Muito se fala de adaptações de histórias em quadrinhos, e muito se ignora vários longas feitos para o cinema com base nesta forma de arte muitas vezes marginalizada. Barbarella é uma criação deste meio, mais precisamente do ilustrador francês Jean-Claude Forest, um precursor dos quadrinhos de conteúdo erótico que viu sua criação se tornar um incrível sucesso de vendas ainda em 1962. Uma das melhores fantasias psicodélicas já capturadas em celulóide, o filme do diretor Roger Vadim (então marido da musa Jane Fonda) contou com a consultoria do próprio criador da HQ, resultando num deleite escapista e quase brega em seus excessos, porém pontuado por inspiradas tomadas de sua bela protagonista, seqüências deliciosamente bizarras e até mesmo tiradas humorísticas que arrancam boas gargalhadas.
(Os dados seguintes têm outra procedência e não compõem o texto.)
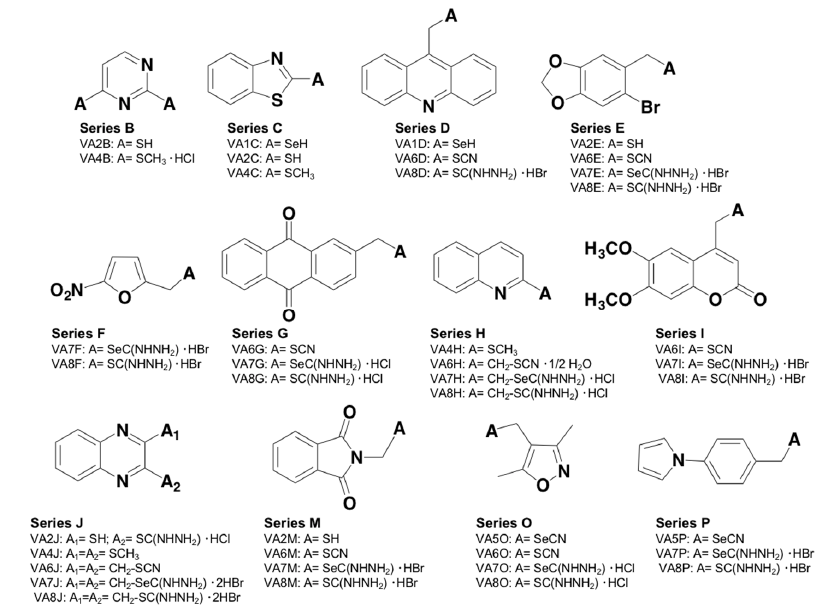
Figure 1 . Structures of S and Se heteroaryl compounds studied in this work. The compounds VA6G, VA6H, VA6I, VA2J, VA4J and VA6J are novel molecules. The structures of series 7 and 8 have been previously described [29] and the remaining ones have been extracted from a previous work from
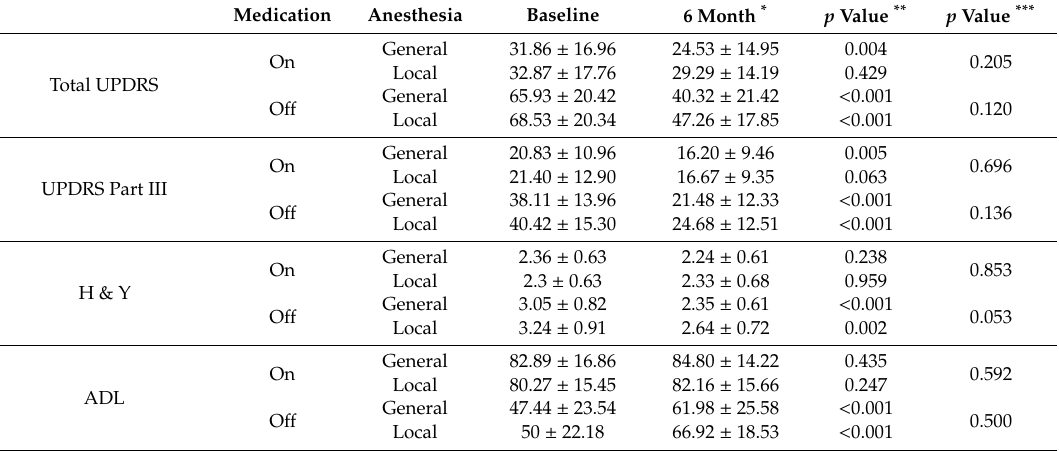
Table 6. Summary of clinical outcomes of bilateral subthalamic nucleus deep brain stimulation under local and general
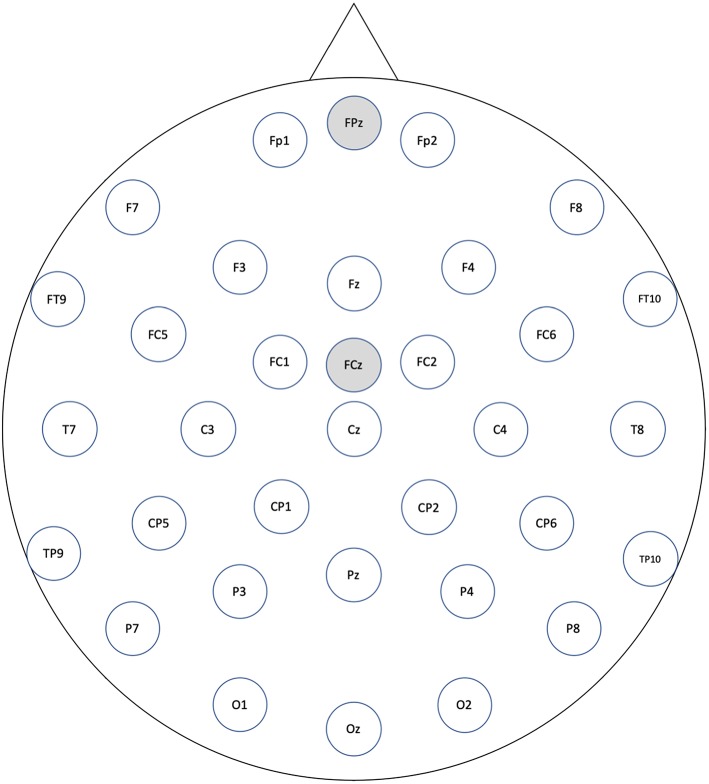
All electrode labels: gray electrodes indicate reference and grand position.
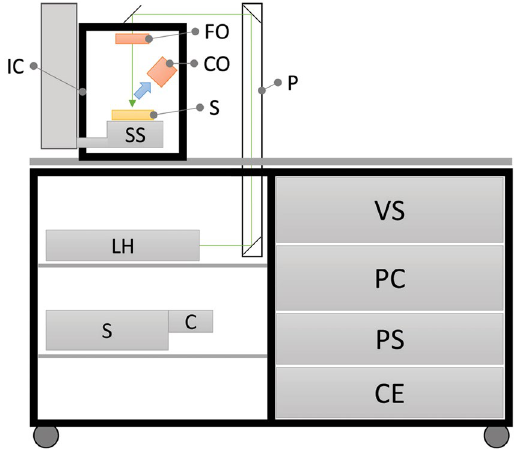
Figure 7. Schematic diagram of Sci-Trace (AtomTrace, CZ), where LH: laser head, S: spectrometer, C: camera/ detector, VS: vacuum system (gas purge), PC: computer, PS: laser power supply, CE: control electronics, P:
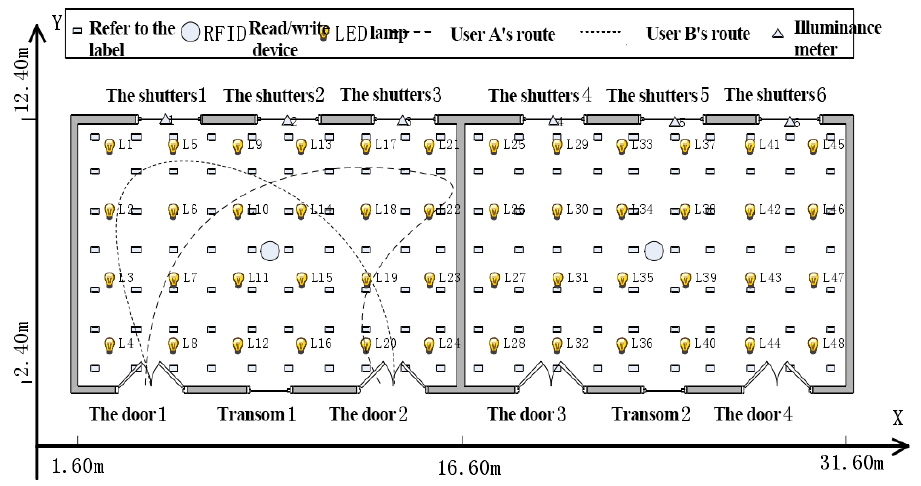
Figure 10. Experimental equipment and layout.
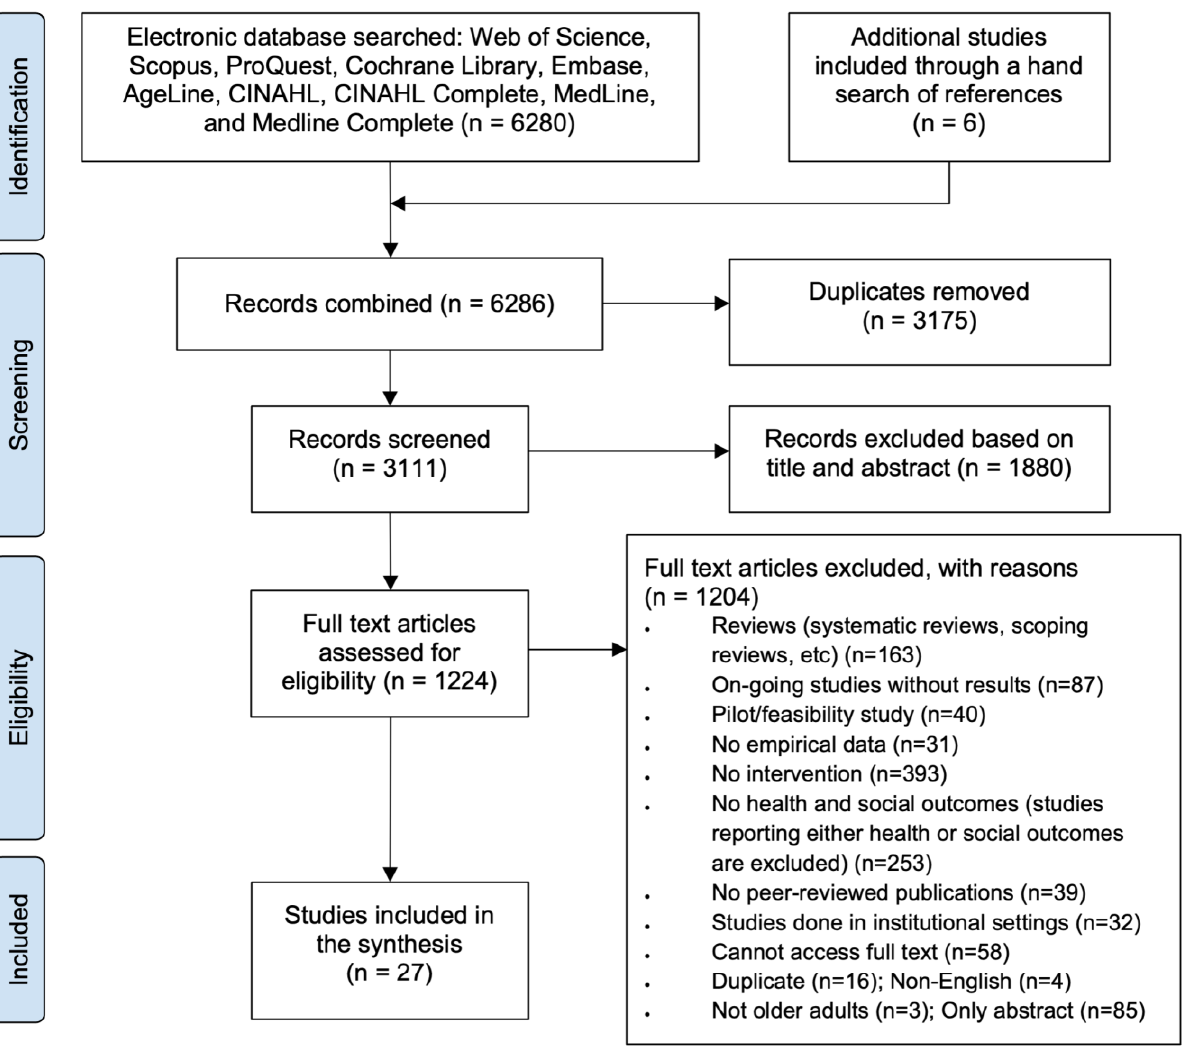
Figure 1. Study selection flow diagram based on PRISMA.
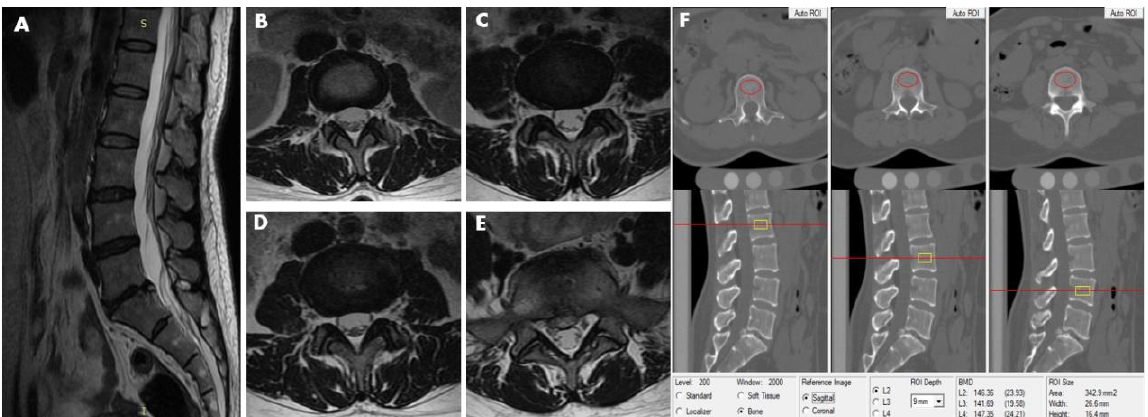
Figure 2. This 40-year-old female participant was assigned to the LDH group and subgroup 1. MRI (T2-weighted image) revealed lumbar disc herniation condition from L2–3 to L5–S1disc. ( A ) Sagittal image revealed lumbar disk herniation in the level of L5–S1. ( B ) L2–3 axial image shows no abnormality in disc morphology. ( C ) L3–4 axial image showns no abnormality in disc morphology. ( D ) Also, the L4–5 axial image shows no abnormality in disc morphology. ( E ) L5–S1 axial image show focal protrusion at the central canal zone with a high-intensity zone (HIZ). ( F ) The measurements of L2, L3, and L4 vertebral trabecular volumetric bone mineral density (Trab.vBMD) are shown; the BMD of L2, L3, and L4 is 146.36 mg/cm 3 , 141.69 mg/cm 3 and 147.35 mg/cm 3 , respectively. The average lumbar Trab.vBMD is 145.13 mg/cm 3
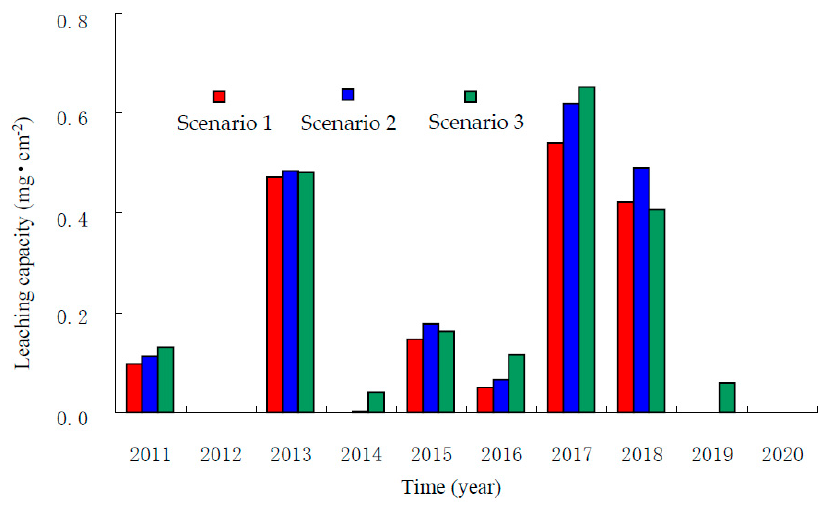
Figure 13. Leaching of the nitrate nitrogen reserves in the root zone (60 cm) of cotton.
Muitos anos no futuro, guerras e armas são uma coisa já esquecida, assim como o ultrapassado amor carnal. Barbarella (Jane Fonda) é uma navegadora de alta patente dentro da hierarquia espacial terrestre. Convocada pelo próprio presidente da Terra para encontrar o cientista desaparecido Duran Duran, que detém o segredo de uma super-arma de poder devastador, ela é enviada em missão ao sistema estelar de Tau Ceti, último ponto onde foi registrado um sinal do dito cujo. Durante a jornada, a heroína se depara com vários inimigos e aliados, incluindo um homem das cavernas (Ugo Tognazzi), um anjo cego (John Phillip Law), uma governante megera (Anita Pallenberg) e um ativista revolucionário (David Hemmings) até chegar a Sogo, uma cidadela decadente dominada pela luxúria.
O filme é o cartão de visita ideal para uma das mais belas atrizes da história do cinema. Estonteante, hipnotizante, enfeitiçante em seus trajes espaciais, que vão de roupas de pele a botas de cano longo brancas combinadas com um corpete justinho, Jane Fonda é a luz de um longa que tinha tudo para ser uma imensa porcaria. O desfile da atriz em meio aos cenários malucos do planeta extra-terrestre é um convite quase irrecusável ao fetiche. E reparem como ela sempre acaba perdendo alguns pedaços do traje que está usando após ser atacada por um inimigo. É quase como ver a Feiticeira do seriado Bewitched numa aventura espacial, já que o tipo físico da sra. Fonda lembra muito o de Elizabeth Montgomery. Sua cena mais famosa no filme, claro, é a dos créditos de abertura (inspiradíssimos, por sinal), onde a moça faz um strip-tease classudo em gravidade zero. Se o espectador não se apaixonar pelo menos um pouquinho por ela nesta cena, nada do universo feminino que já tenha sido mostrado numa tela de cinema será capaz de fazê-lo.
Efeitos especiais não são o forte de Barbarella. Muito menos as cenas de ação. O vôo do anjo Pygar é uma piada, assim como os combates aéreos entre a heroína e as naves inimigas de Sogo, cidade apropriadamente nomeada conforme as bíblicas e devassas Sodoma e Gomorra. Felizmente, o que falta em recursos sobra em inspiração cênica, dos figurinos baratos aos cenários inacreditáveis (o interior forrado de peles e aveludado da nave de Barbarella, o labirinto de pedra com gente congelada em posições de coito, o leito enevoado da câmara dos sonhos, a frieza colorida dos compartimentos da cidade obscena, o órgão – musical, seus pervertidos – de tortura sexual utilizado na heróina...). Dentro de suas limitações, o filme acaba por ser uma adaptação extremamente sintonizada com o seu tempo. Diversão como não se encontra mais hoje em dia, parece ficar melhor a cada revisão, e deixa a platéia com uma sensação de "quero mais" assim que os créditos sobem.
O único extra que acompanha o filme no DVD é o trailer de cinema.